Lead Exposure in Early Life Linked to Higher Risk of Criminal Behavior in Adulthood

GW researchers’ analysis spotlights need for policies to prevent future health and social problems from lead exposure.

August 2, 2023

GW graduate student Maria Jose Talayero Schettino discusses the effects of lead exposure on behavior.

GW graduate student Maria Jose Talayero Schettino discusses the effects of lead exposure on human behavior.

New analysis from researchers at the George Washington University has linked lead exposure, either in utero or during childhood, with an increased risk of engaging in criminal behavior in adulthood. This is the first study to examine the existing data at the individual level of exposure and effects, although prior research has found an association between lead exposure and criminal behavior at the aggregated population level. 

The first systematic review of available studies addressing links between individual lead exposure and crime or other antisocial behaviors, the research team’s analysis included 17 studies from three countries that have developed cohorts. These employed a variety of methods measuring lead exposure and addressed the effects of exposure at different ages, from gestation to adolescence.

“While more individual-level data needs to be collected to verify the connection of the effects of lead exposure during childhood and criminal behavior in adulthood, the evidence we found points in the direction of lead exposure being associated with biological effects in children that have long-term behavioral consequences,” said Maria Jose Talayero Schettino, the study’s lead author and a doctoral student at GW’s Milken Institute School of Public Health. “The data clearly demonstrates the need for all countries to implement policies to prevent lead exposure.”

Lead exposure can cause a variety of health problems, which are known to be more severe in the pediatric population, as children’s bodies absorb lead at greater rates than adults. Lead exposure in utero or during childhood can cause irreversible damage to a child’s nervous system, Talayero Schettino explained. And despite the well-known dangers, a number of countries lack sufficient policies to protect children and adults from lead exposure.

Watch video of Talayero Schettino discussing the study's findings.

Exposure comes from many different sources, including pollutants from industrial waste, recycling batteries, paints with lead content, various food sources and household products, such as children’s toys, ceramics and cookware. Cookware is of special concern, including pottery from Asia, aluminum cookware from Africa that may contain excess lead, and artisanal pottery from Mesoamerica not certified to be lead-free.

Talayero Schettino said her team’s review identified a range of diverse outcomes between exposure to lead at multiple stages of development and later delinquent, criminal and antisocial behavior. She stressed that criminal behavior in individuals is a complex concept, with many additional factors involved beyond the exposure to lead during development. And people in the lowest socioeconomic strata, regardless of their country of origin, face the highest risk of exposure.

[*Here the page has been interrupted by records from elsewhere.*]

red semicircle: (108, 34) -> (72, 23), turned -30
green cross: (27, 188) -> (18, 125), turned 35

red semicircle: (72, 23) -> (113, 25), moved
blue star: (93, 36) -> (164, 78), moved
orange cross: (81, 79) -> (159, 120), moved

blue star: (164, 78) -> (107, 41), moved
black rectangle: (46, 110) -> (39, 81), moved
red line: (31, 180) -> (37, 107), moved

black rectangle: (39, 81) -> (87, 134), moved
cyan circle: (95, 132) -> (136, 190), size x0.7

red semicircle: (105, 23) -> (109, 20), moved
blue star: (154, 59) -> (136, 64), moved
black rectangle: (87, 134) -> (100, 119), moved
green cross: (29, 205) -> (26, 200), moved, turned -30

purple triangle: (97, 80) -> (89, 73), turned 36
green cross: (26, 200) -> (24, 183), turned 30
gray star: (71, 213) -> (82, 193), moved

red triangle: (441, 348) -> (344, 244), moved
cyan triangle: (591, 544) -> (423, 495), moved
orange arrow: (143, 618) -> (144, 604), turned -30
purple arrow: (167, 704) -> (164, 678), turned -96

One limitation researchers found was that each study used different definitions to indicate criminal, aggressive or antisocial behavior in adulthood. Another was the scarcity of studies with individual-level data, which left wide geographical and demographic gaps. Talayero Schettino said additional studies should include a wider range of regions and countries and utilize a common set of indicators for both exposure and outcome to measure the overall impact. Despite these limitations, she said that existing data, in conjunction with the available biological evidence, point to the harmful behavioral effects of early exposure.

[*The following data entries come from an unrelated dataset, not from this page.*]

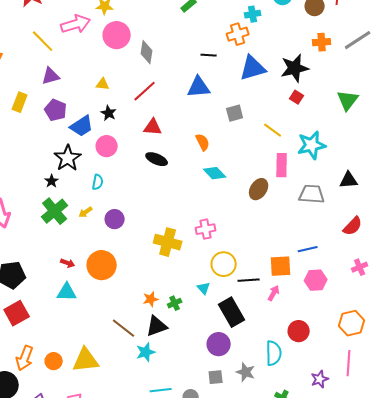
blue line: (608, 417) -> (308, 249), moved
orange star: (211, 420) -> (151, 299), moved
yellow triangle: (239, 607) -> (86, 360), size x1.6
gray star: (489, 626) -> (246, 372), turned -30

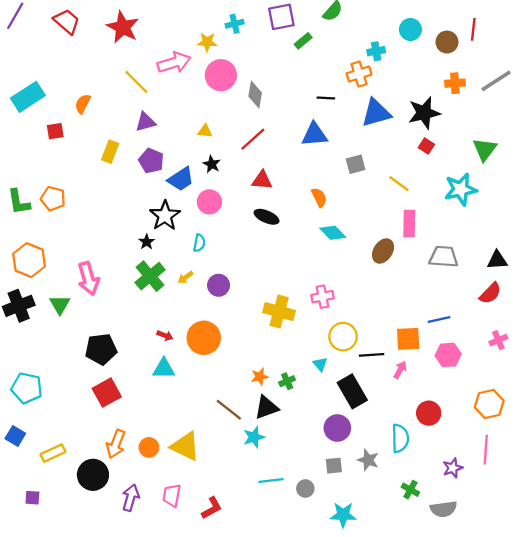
cyan star: (312, 145) -> (461, 189), moved
black triangle: (349, 180) -> (497, 260), moved
yellow triangle: (86, 360) -> (185, 446), turned 32

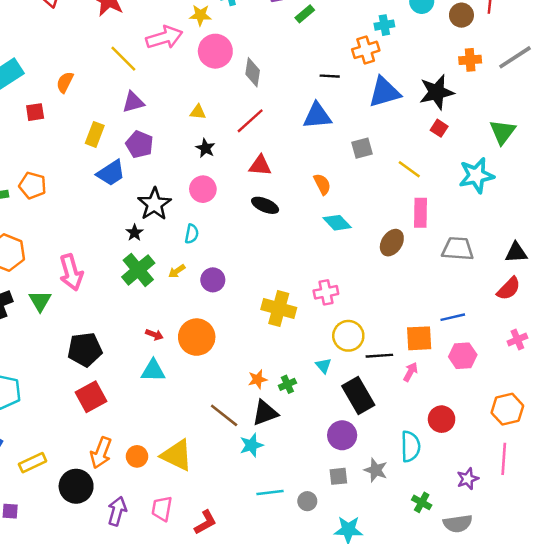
blue trapezoid: (181, 179) -> (111, 173), moved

“There is no safe level of lead exposure for children, and countries should extend all efforts to protect children and pregnant persons from lead containments,” she says. “The evidence in the systematic review supports a strong action by governments and society to act to protect those in most vulnerable conditions.” 

The article, “The Association Between Lead Exposure and Crime: A Systematic Review,” was published August 2, 2023 in the PLOS Global Public Health. In addition to Talayero Schettino, the research team comprised Carlos Santos Burgoa and Emily Smith, professors of global health at Milken Institute SPH, and graduate student Rebecca Robbins.